Annalise spends much of the episode pondering whether there was more to Sam than meets the eye and concludes to Bonnie that she sees him better now. It does feel like a heavy-handed character development masked as an insightful one. Complicating Sam doesn’t add much to the story at the moment, and it’s a lot to cram in when there are so few episodes left. Especially if we’re gearing up to establishing Hannah as the main villain for the series. She isn’t even seen in this episode; instead, there’s just speculation, just little suggestions that she could have played a part in making Sam into the monster he was. It’s true that Hannah was the person to first get the FBI involved. Maybe she is to blame for a lot. But How To Get Away With Murder is certainly pulling in a lot of previously non-essential players for its final inning, and it makes it harder to be as invested in how things will unfold.

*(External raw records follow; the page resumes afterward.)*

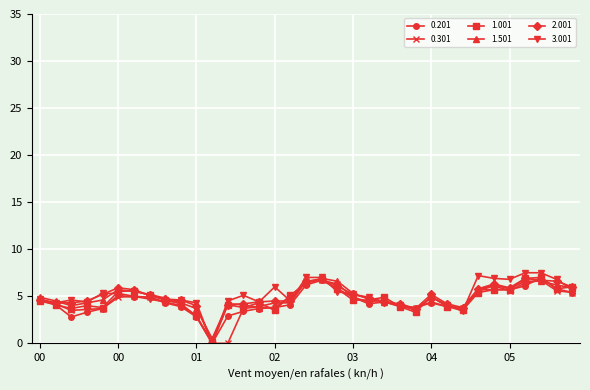

At how many categories does at least one series exceed 1?

34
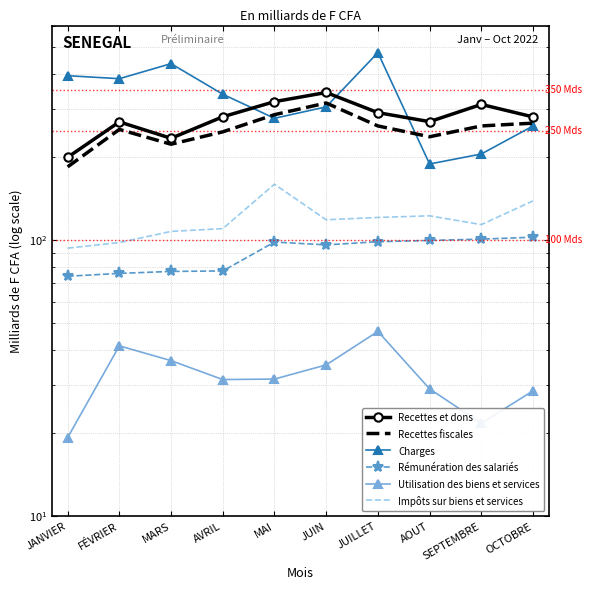

Which series has the widest spread of values?

Charges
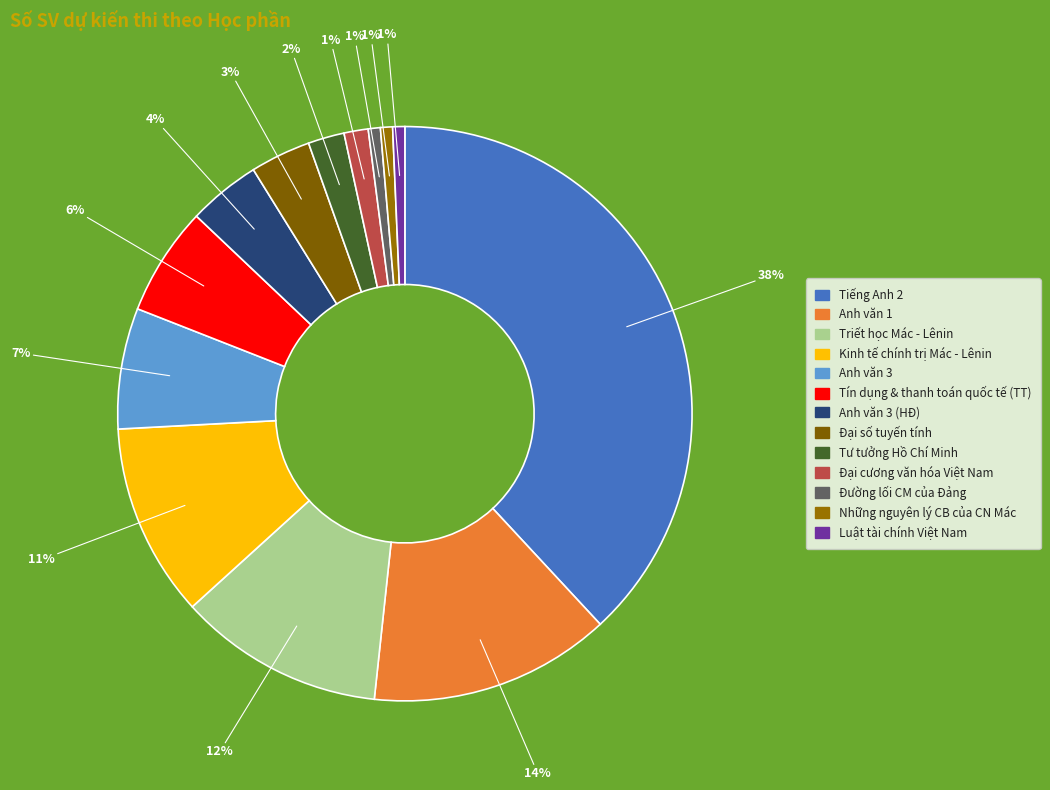

What is the largest slice in the pie chart?

Tiếng Anh 2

The other downside to so much of the episode hinging on the past is that it makes it hard for other ongoings in the present to really find their footing. There’s technically some nice mother-son bonding between Vivian and Gabriel, and there’s a contrast to the way Gabriel talks about how the hardships in his life made him a good person and how the episode suggests that Sam’s bad past led to him making bad decisions, but the episode never really connects the thread there and almost seems to want to have it both ways with Sam.
Stray observations
- Excuse me but according to the preview, LAUREL COMES BACK NEXT WEEK?
- Michaela and Connor get pretty lost in the shuffle here, but because How To Get Away With Murder has to balance so much plot at once, they’re still shoved in.
- Even Nate feels a little extraneous here, but his interaction with the FBI raises the stakes of the case a bit.
- Annalise saying that Frank was “good with” survivors seems like an extreme retcon of both Annalise and Sam.